**Your goal**
Please repeat the whole listing exactly, but leave the pictures out.
[Data Boundary: Start]
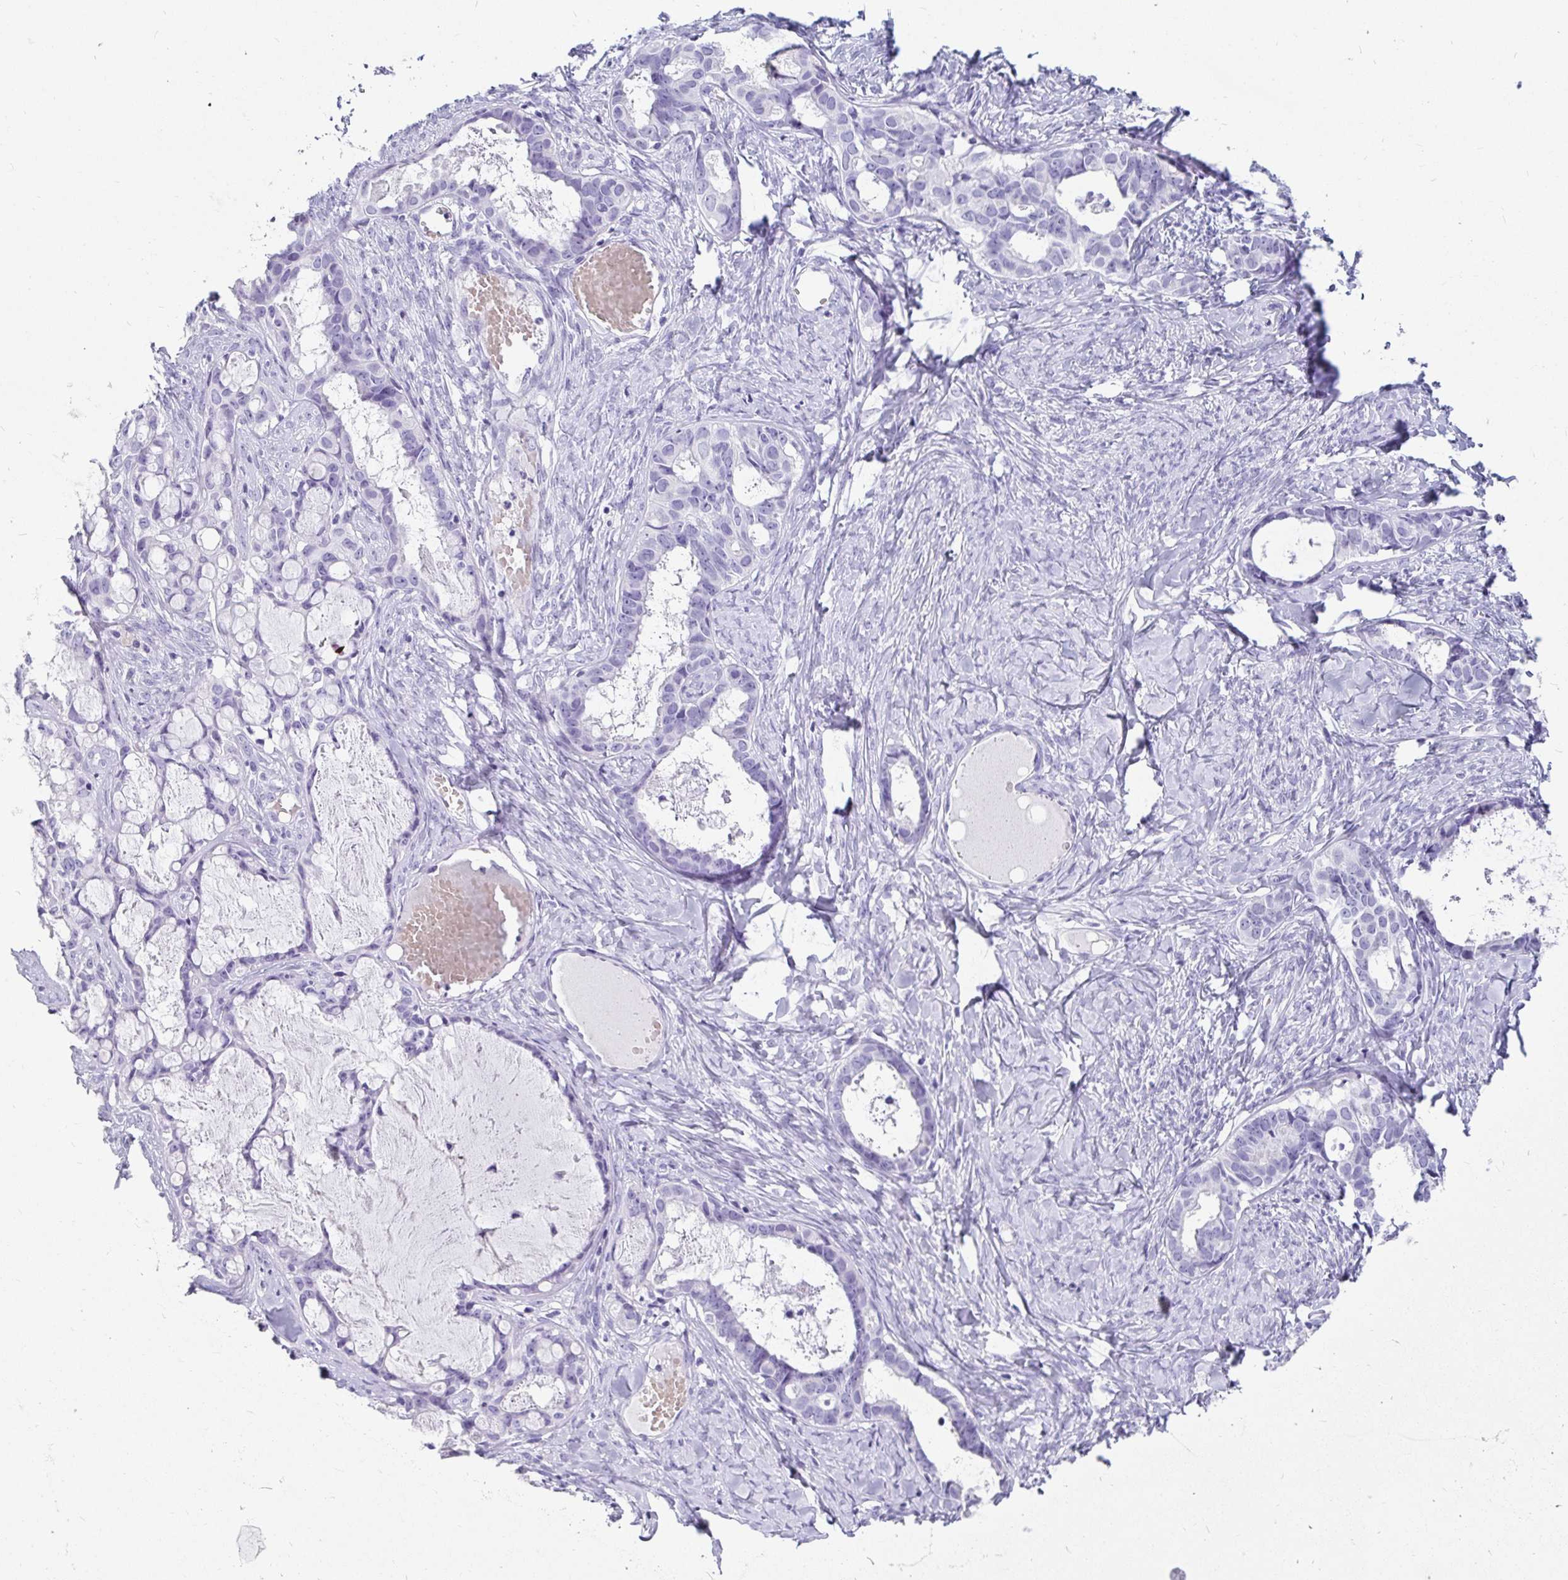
{"staining": {"intensity": "negative", "quantity": "none", "location": "none"}, "tissue": "ovarian cancer", "cell_type": "Tumor cells", "image_type": "cancer", "snomed": [{"axis": "morphology", "description": "Cystadenocarcinoma, serous, NOS"}, {"axis": "topography", "description": "Ovary"}], "caption": "Ovarian serous cystadenocarcinoma stained for a protein using IHC reveals no staining tumor cells.", "gene": "ZPBP2", "patient": {"sex": "female", "age": 69}}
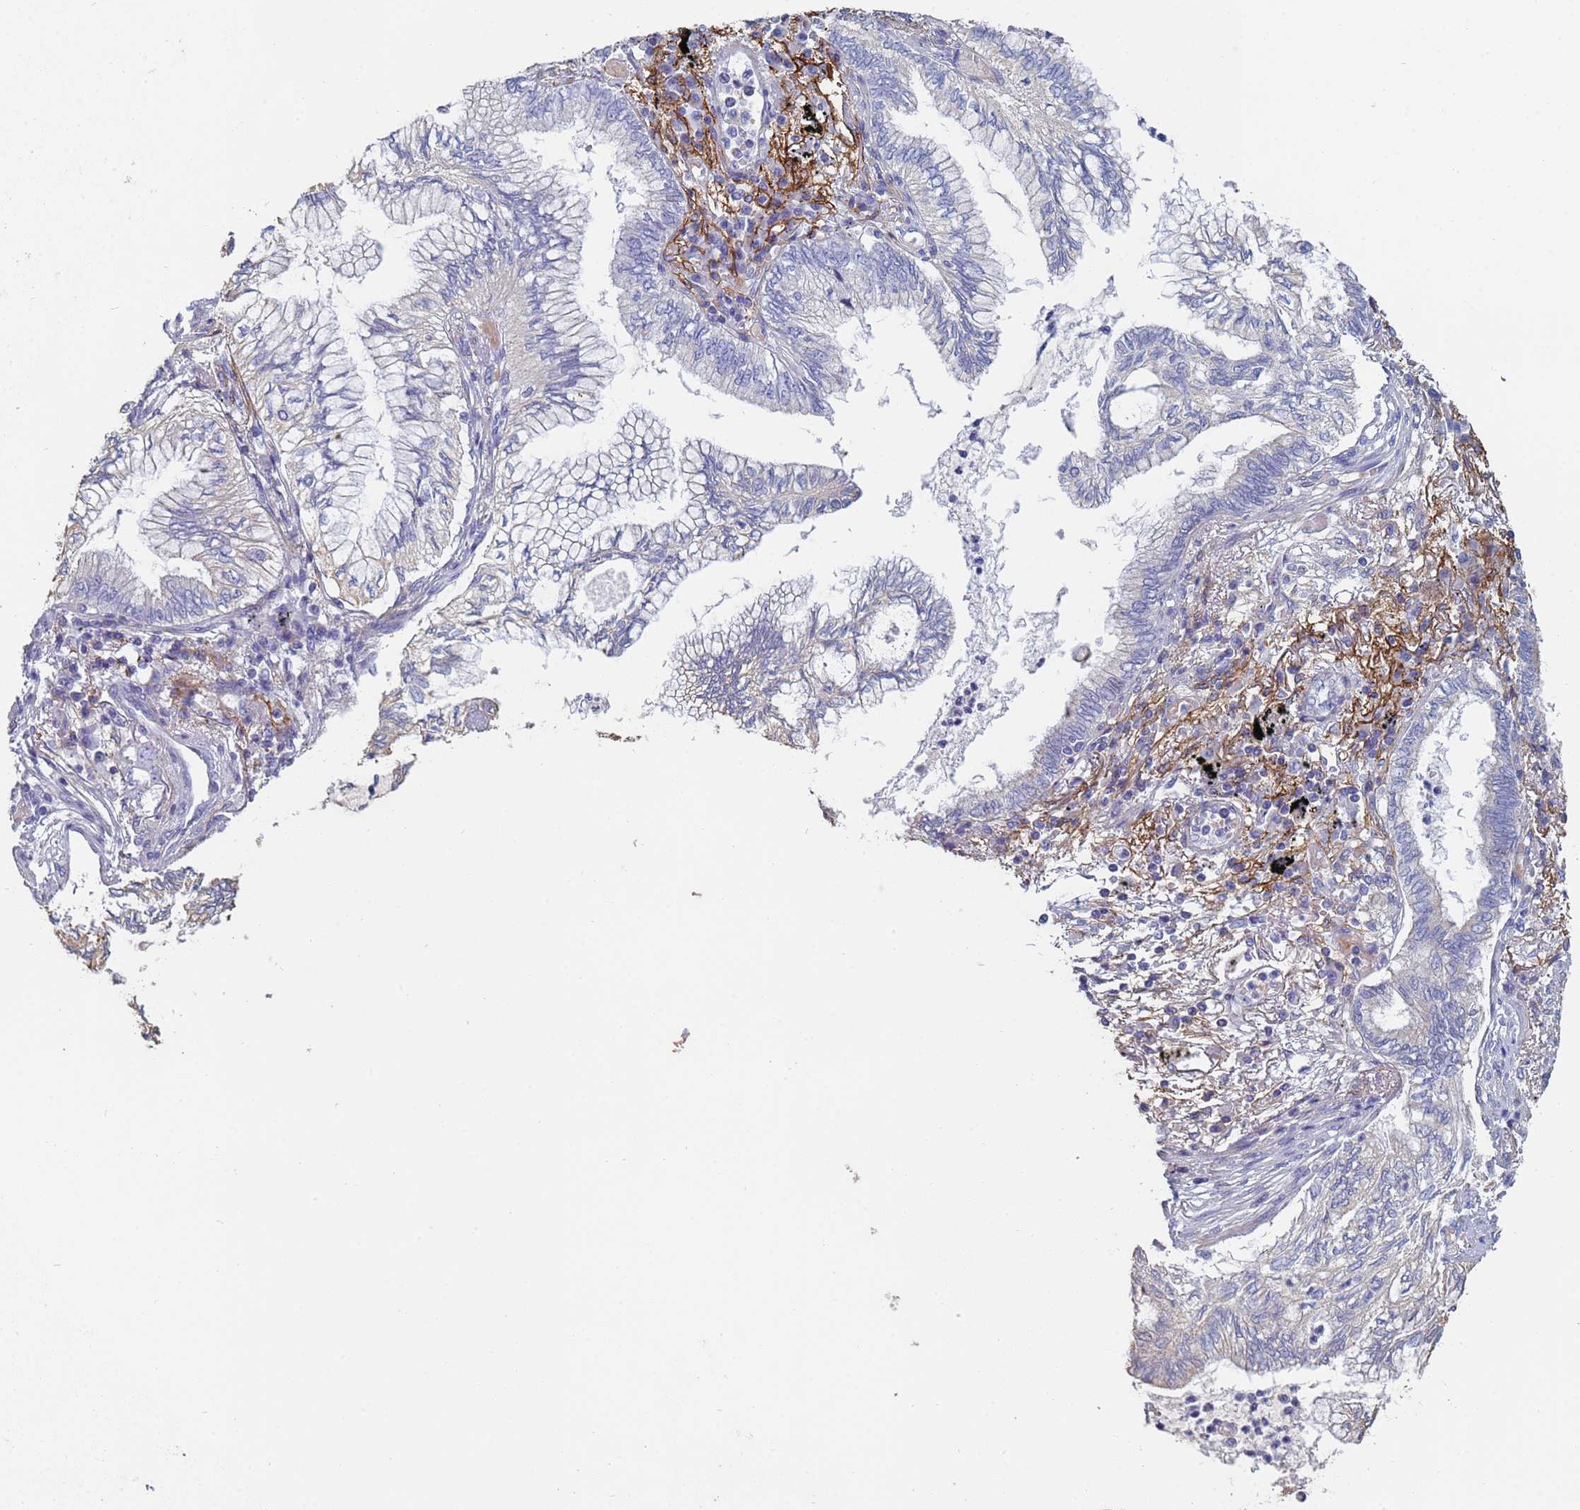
{"staining": {"intensity": "negative", "quantity": "none", "location": "none"}, "tissue": "lung cancer", "cell_type": "Tumor cells", "image_type": "cancer", "snomed": [{"axis": "morphology", "description": "Adenocarcinoma, NOS"}, {"axis": "topography", "description": "Lung"}], "caption": "The immunohistochemistry micrograph has no significant positivity in tumor cells of lung cancer tissue.", "gene": "ABCA8", "patient": {"sex": "female", "age": 70}}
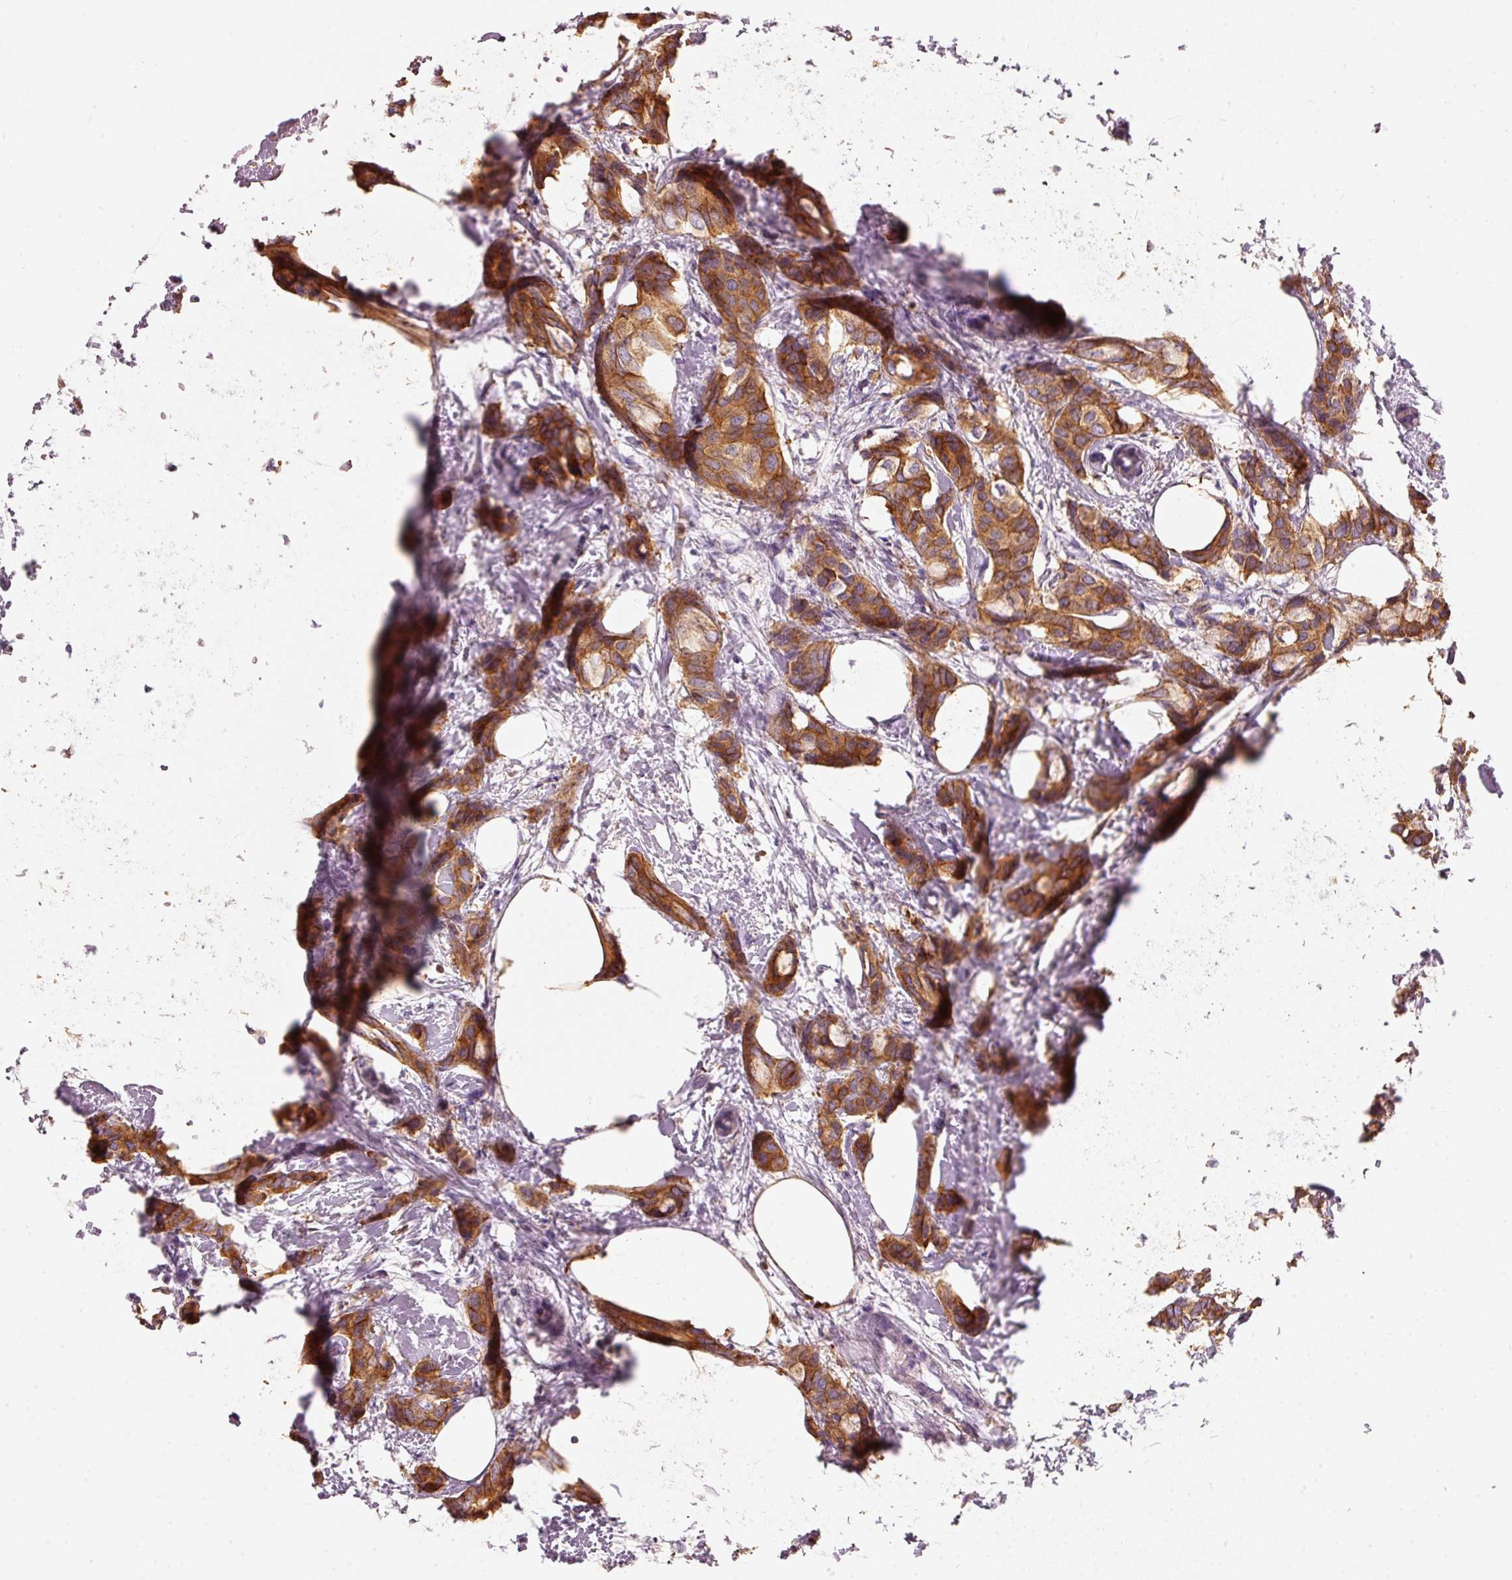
{"staining": {"intensity": "strong", "quantity": ">75%", "location": "cytoplasmic/membranous"}, "tissue": "breast cancer", "cell_type": "Tumor cells", "image_type": "cancer", "snomed": [{"axis": "morphology", "description": "Duct carcinoma"}, {"axis": "topography", "description": "Breast"}], "caption": "The image exhibits immunohistochemical staining of intraductal carcinoma (breast). There is strong cytoplasmic/membranous positivity is seen in approximately >75% of tumor cells.", "gene": "IQGAP2", "patient": {"sex": "female", "age": 73}}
[Data Boundary: End]
**Task output**
{"staining": {"intensity": "negative", "quantity": "none", "location": "none"}, "tissue": "ovarian cancer", "cell_type": "Tumor cells", "image_type": "cancer", "snomed": [{"axis": "morphology", "description": "Cystadenocarcinoma, serous, NOS"}, {"axis": "topography", "description": "Ovary"}], "caption": "Ovarian serous cystadenocarcinoma stained for a protein using IHC reveals no staining tumor cells.", "gene": "ZPBP2", "patient": {"sex": "female", "age": 69}}
{"staining": {"intensity": "negative", "quantity": "none", "location": "none"}, "tissue": "lung cancer", "cell_type": "Tumor cells", "image_type": "cancer", "snomed": [{"axis": "morphology", "description": "Adenocarcinoma, NOS"}, {"axis": "topography", "description": "Lung"}], "caption": "The immunohistochemistry micrograph has no significant positivity in tumor cells of lung cancer tissue.", "gene": "ABCA8", "patient": {"sex": "female", "age": 70}}
{"staining": {"intensity": "strong", "quantity": ">75%", "location": "cytoplasmic/membranous"}, "tissue": "breast cancer", "cell_type": "Tumor cells", "image_type": "cancer", "snomed": [{"axis": "morphology", "description": "Duct carcinoma"}, {"axis": "topography", "description": "Breast"}], "caption": "The image exhibits immunohistochemical staining of intraductal carcinoma (breast). There is strong cytoplasmic/membranous positivity is seen in approximately >75% of tumor cells.", "gene": "IQGAP2", "patient": {"sex": "female", "age": 73}}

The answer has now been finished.